### [WHAT YOU ARE ASKED TO DO]
Write only the number of lines in the entries below that contain the string "size".

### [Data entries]
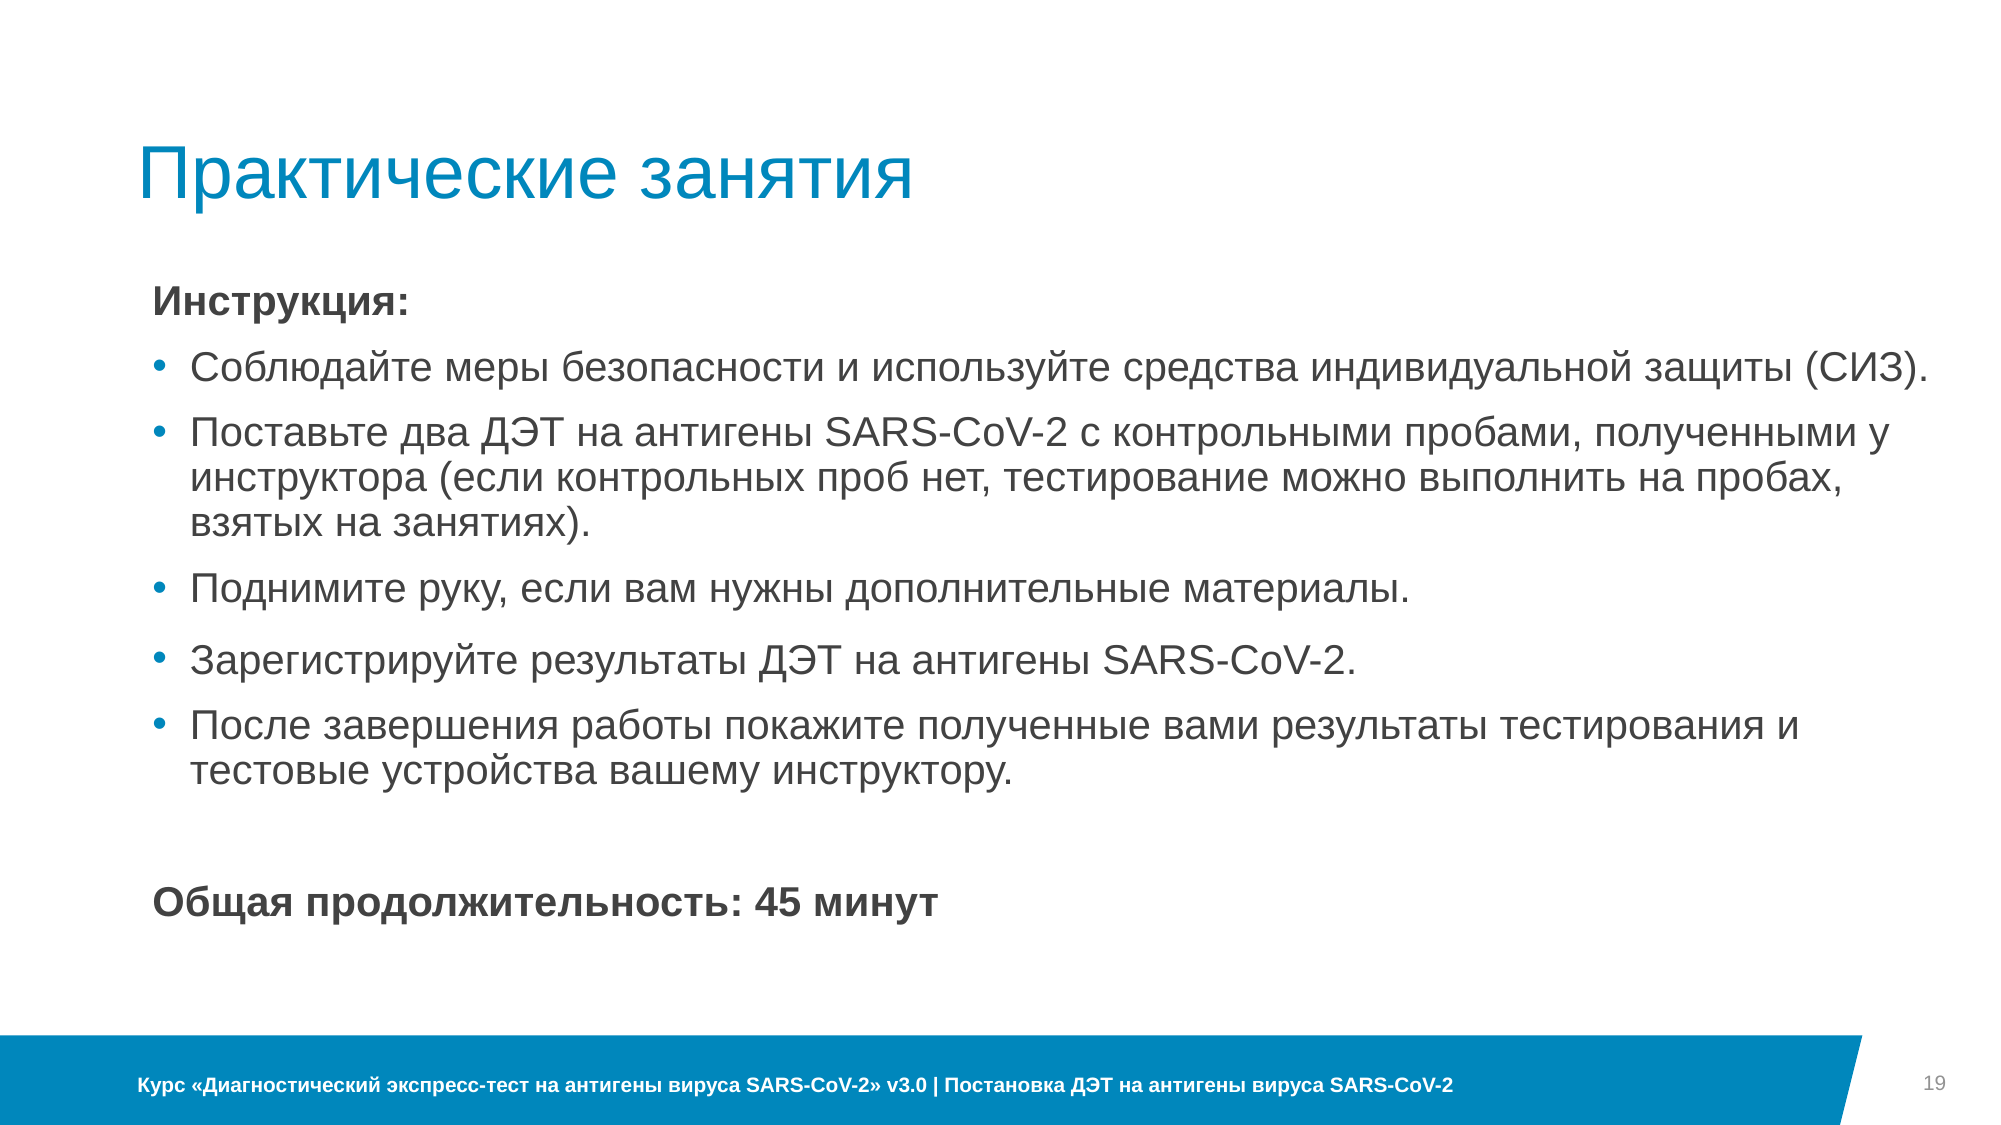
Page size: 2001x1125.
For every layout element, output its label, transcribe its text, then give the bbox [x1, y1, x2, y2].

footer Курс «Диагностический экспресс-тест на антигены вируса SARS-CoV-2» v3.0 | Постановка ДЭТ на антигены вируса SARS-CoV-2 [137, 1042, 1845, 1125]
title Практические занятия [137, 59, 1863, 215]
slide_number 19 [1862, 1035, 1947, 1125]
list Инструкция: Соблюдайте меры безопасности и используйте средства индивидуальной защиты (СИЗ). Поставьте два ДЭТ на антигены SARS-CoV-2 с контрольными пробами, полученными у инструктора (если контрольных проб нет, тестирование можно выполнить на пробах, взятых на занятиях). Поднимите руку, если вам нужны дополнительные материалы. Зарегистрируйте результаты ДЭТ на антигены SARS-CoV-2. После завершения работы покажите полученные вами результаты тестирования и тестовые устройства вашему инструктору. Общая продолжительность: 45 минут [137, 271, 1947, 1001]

---

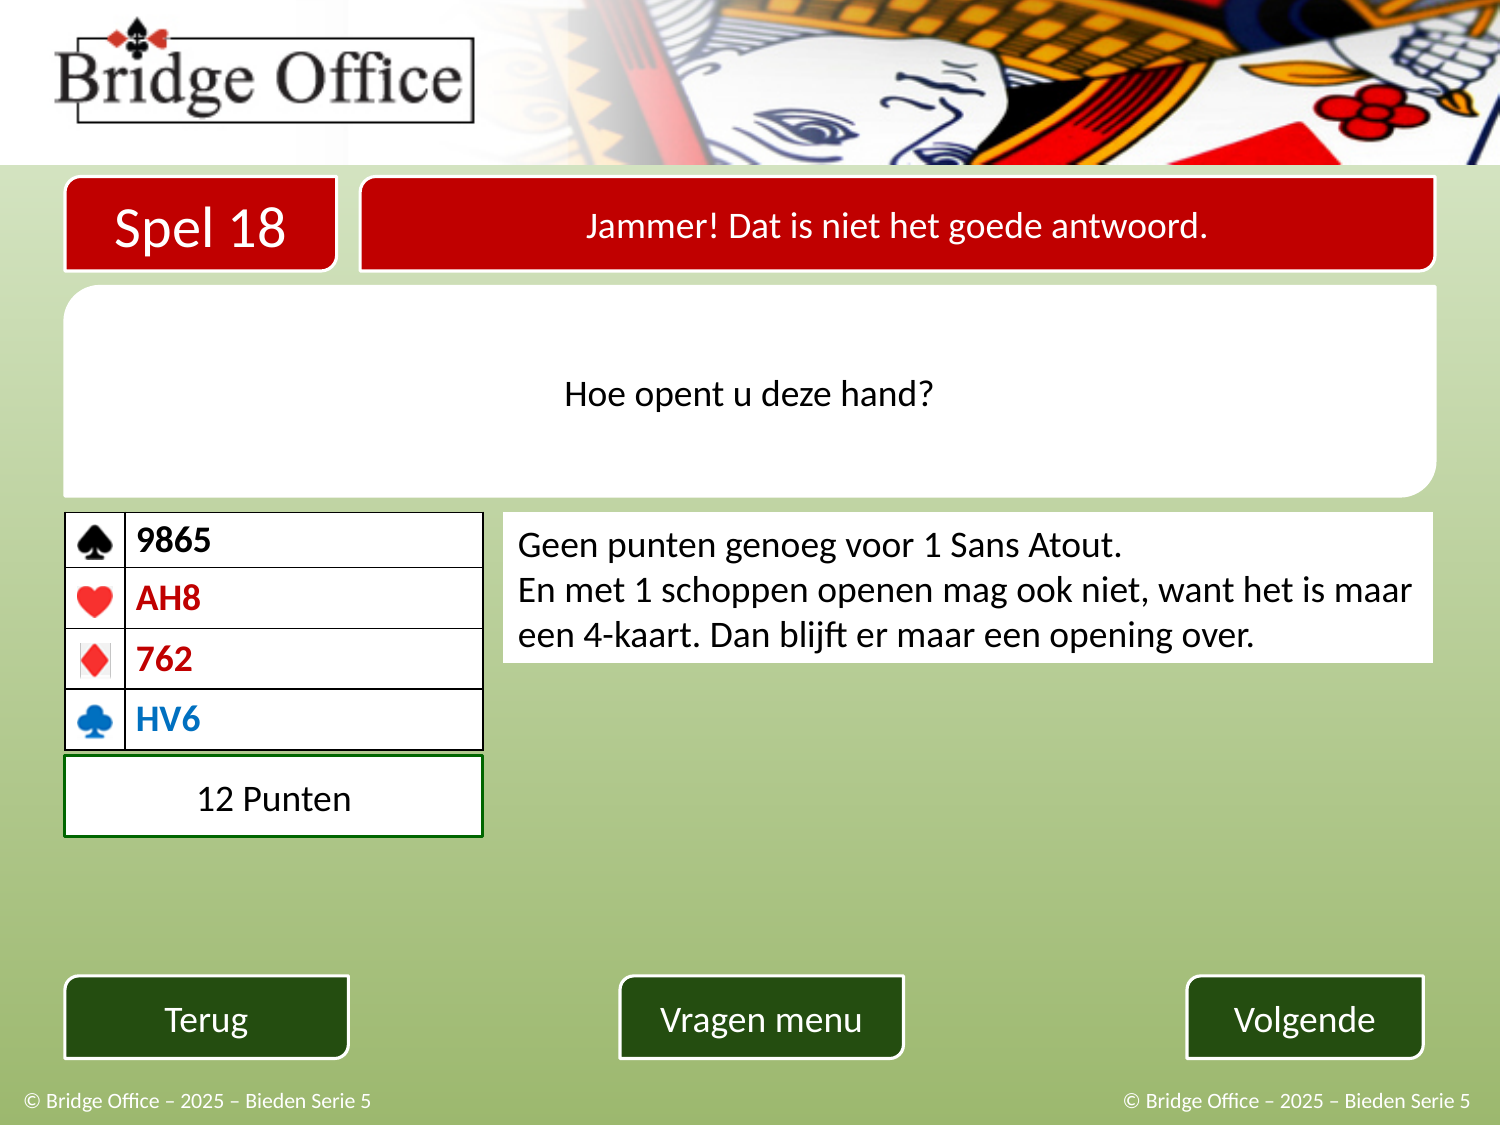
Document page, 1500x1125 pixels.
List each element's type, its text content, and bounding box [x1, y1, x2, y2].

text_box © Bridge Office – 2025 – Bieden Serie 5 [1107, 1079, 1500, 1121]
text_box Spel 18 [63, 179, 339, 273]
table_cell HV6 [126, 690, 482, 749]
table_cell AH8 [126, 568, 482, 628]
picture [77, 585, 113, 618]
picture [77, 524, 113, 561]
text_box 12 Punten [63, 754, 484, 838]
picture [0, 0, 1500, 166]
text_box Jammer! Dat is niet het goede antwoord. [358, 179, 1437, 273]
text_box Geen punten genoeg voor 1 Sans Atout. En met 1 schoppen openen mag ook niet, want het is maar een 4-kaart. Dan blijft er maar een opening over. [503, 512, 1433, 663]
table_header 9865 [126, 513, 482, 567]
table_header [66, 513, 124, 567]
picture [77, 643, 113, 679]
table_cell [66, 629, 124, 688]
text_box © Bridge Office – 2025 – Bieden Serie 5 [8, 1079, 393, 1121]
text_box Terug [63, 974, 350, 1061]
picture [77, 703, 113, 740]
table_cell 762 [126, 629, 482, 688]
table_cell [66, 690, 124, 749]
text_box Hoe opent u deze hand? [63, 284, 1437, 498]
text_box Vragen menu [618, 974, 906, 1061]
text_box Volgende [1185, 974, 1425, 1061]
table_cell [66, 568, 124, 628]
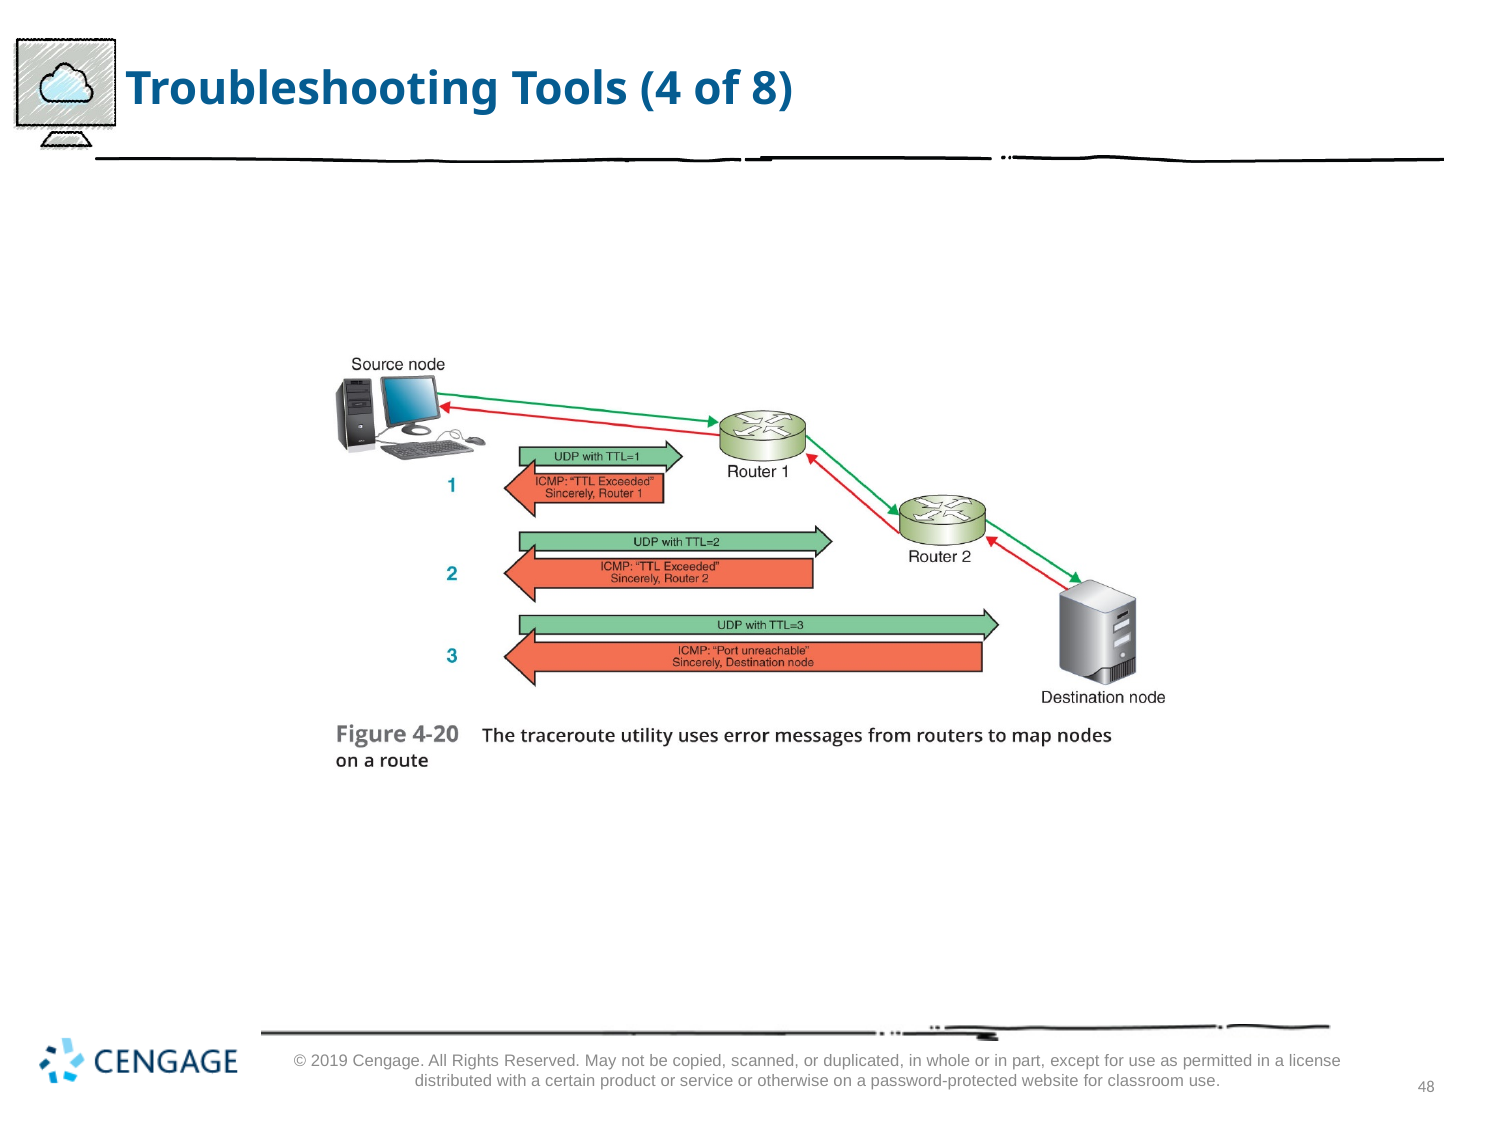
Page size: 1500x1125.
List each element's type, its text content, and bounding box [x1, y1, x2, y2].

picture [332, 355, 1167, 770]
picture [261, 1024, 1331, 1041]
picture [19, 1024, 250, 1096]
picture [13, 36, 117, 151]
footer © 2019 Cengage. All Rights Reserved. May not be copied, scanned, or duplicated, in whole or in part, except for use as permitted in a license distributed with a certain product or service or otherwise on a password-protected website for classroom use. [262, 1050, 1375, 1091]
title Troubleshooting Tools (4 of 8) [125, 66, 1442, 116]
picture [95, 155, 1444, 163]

### [TASK RESPONSE]
2